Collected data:
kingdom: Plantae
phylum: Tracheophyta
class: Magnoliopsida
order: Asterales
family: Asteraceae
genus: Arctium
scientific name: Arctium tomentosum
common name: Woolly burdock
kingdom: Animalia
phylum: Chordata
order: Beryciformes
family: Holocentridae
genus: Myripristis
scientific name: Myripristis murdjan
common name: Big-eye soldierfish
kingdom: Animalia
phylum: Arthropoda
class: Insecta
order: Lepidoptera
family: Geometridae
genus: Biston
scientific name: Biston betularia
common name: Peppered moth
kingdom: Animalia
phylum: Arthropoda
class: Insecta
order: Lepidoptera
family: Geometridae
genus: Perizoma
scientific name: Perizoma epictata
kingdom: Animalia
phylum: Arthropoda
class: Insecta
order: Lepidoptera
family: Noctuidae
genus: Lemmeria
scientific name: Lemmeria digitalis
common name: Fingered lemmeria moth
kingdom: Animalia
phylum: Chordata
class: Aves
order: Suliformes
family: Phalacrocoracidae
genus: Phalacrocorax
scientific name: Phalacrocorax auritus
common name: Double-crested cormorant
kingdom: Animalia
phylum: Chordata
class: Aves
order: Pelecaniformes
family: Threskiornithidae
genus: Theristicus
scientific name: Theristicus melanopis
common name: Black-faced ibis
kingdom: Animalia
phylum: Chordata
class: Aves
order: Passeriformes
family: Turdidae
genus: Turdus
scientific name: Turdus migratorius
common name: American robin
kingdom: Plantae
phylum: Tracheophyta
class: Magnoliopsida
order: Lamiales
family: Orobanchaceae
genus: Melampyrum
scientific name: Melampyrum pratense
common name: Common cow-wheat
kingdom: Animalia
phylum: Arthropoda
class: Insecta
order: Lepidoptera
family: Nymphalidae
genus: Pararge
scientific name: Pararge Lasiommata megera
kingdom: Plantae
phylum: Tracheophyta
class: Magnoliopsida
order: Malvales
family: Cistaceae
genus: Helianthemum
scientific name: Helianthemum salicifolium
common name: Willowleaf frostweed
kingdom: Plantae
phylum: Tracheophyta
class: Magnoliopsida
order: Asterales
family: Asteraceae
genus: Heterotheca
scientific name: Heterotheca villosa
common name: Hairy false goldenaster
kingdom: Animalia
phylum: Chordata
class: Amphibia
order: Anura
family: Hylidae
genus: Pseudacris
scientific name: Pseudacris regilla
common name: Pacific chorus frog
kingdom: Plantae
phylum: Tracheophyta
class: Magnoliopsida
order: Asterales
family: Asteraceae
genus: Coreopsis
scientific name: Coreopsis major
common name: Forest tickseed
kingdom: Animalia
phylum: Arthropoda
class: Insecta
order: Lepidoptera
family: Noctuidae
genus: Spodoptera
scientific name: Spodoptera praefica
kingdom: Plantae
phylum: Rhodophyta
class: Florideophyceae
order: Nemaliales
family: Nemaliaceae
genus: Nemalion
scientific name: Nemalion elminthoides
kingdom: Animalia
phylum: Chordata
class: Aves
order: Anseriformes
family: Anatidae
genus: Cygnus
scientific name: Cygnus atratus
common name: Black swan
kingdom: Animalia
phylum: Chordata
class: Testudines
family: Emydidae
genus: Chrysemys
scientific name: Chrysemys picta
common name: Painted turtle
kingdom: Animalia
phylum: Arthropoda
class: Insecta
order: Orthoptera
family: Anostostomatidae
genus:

▶ EXERCISE
Turn the lines of every entry into a JSON list of strings, with one string per line and blank lines left out.

▶ THE SOLUTION
[
  "kingdom: Plantae",
  "phylum: Tracheophyta",
  "class: Magnoliopsida",
  "order: Asterales",
  "family: Asteraceae",
  "genus: Arctium",
  "scientific name: Arctium tomentosum",
  "common name: Woolly burdock",
  "kingdom: Animalia",
  "phylum: Chordata",
  "order: Beryciformes",
  "family: Holocentridae",
  "genus: Myripristis",
  "scientific name: Myripristis murdjan",
  "common name: Big-eye soldierfish",
  "kingdom: Animalia",
  "phylum: Arthropoda",
  "class: Insecta",
  "order: Lepidoptera",
  "family: Geometridae",
  "genus: Biston",
  "scientific name: Biston betularia",
  "common name: Peppered moth",
  "kingdom: Animalia",
  "phylum: Arthropoda",
  "class: Insecta",
  "order: Lepidoptera",
  "family: Geometridae",
  "genus: Perizoma",
  "scientific name: Perizoma epictata",
  "kingdom: Animalia",
  "phylum: Arthropoda",
  "class: Insecta",
  "order: Lepidoptera",
  "family: Noctuidae",
  "genus: Lemmeria",
  "scientific name: Lemmeria digitalis",
  "common name: Fingered lemmeria moth",
  "kingdom: Animalia",
  "phylum: Chordata",
  "class: Aves",
  "order: Suliformes",
  "family: Phalacrocoracidae",
  "genus: Phalacrocorax",
  "scientific name: Phalacrocorax auritus",
  "common name: Double-crested cormorant",
  "kingdom: Animalia",
  "phylum: Chordata",
  "class: Aves",
  "order: Pelecaniformes",
  "family: Threskiornithidae",
  "genus: Theristicus",
  "scientific name: Theristicus melanopis",
  "common name: Black-faced ibis",
  "kingdom: Animalia",
  "phylum: Chordata",
  "class: Aves",
  "order: Passeriformes",
  "family: Turdidae",
  "genus: Turdus",
  "scientific name: Turdus migratorius",
  "common name: American robin",
  "kingdom: Plantae",
  "phylum: Tracheophyta",
  "class: Magnoliopsida",
  "order: Lamiales",
  "family: Orobanchaceae",
  "genus: Melampyrum",
  "scientific name: Melampyrum pratense",
  "common name: Common cow-wheat",
  "kingdom: Animalia",
  "phylum: Arthropoda",
  "class: Insecta",
  "order: Lepidoptera",
  "family: Nymphalidae",
  "genus: Pararge",
  "scientific name: Pararge Lasiommata megera",
  "kingdom: Plantae",
  "phylum: Tracheophyta",
  "class: Magnoliopsida",
  "order: Malvales",
  "family: Cistaceae",
  "genus: Helianthemum",
  "scientific name: Helianthemum salicifolium",
  "common name: Willowleaf frostweed",
  "kingdom: Plantae",
  "phylum: Tracheophyta",
  "class: Magnoliopsida",
  "order: Asterales",
  "family: Asteraceae",
  "genus: Heterotheca",
  "scientific name: Heterotheca villosa",
  "common name: Hairy false goldenaster",
  "kingdom: Animalia",
  "phylum: Chordata",
  "class: Amphibia",
  "order: Anura",
  "family: Hylidae",
  "genus: Pseudacris",
  "scientific name: Pseudacris regilla",
  "common name: Pacific chorus frog",
  "kingdom: Plantae",
  "phylum: Tracheophyta",
  "class: Magnoliopsida",
  "order: Asterales",
  "family: Asteraceae",
  "genus: Coreopsis",
  "scientific name: Coreopsis major",
  "common name: Forest tickseed",
  "kingdom: Animalia",
  "phylum: Arthropoda",
  "class: Insecta",
  "order: Lepidoptera",
  "family: Noctuidae",
  "genus: Spodoptera",
  "scientific name: Spodoptera praefica",
  "kingdom: Plantae",
  "phylum: Rhodophyta",
  "class: Florideophyceae",
  "order: Nemaliales",
  "family: Nemaliaceae",
  "genus: Nemalion",
  "scientific name: Nemalion elminthoides",
  "kingdom: Animalia",
  "phylum: Chordata",
  "class: Aves",
  "order: Anseriformes",
  "family: Anatidae",
  "genus: Cygnus",
  "scientific name: Cygnus atratus",
  "common name: Black swan",
  "kingdom: Animalia",
  "phylum: Chordata",
  "class: Testudines",
  "family: Emydidae",
  "genus: Chrysemys",
  "scientific name: Chrysemys picta",
  "common name: Painted turtle",
  "kingdom: Animalia",
  "phylum: Arthropoda",
  "class: Insecta",
  "order: Orthoptera",
  "family: Anostostomatidae",
  "genus:"
]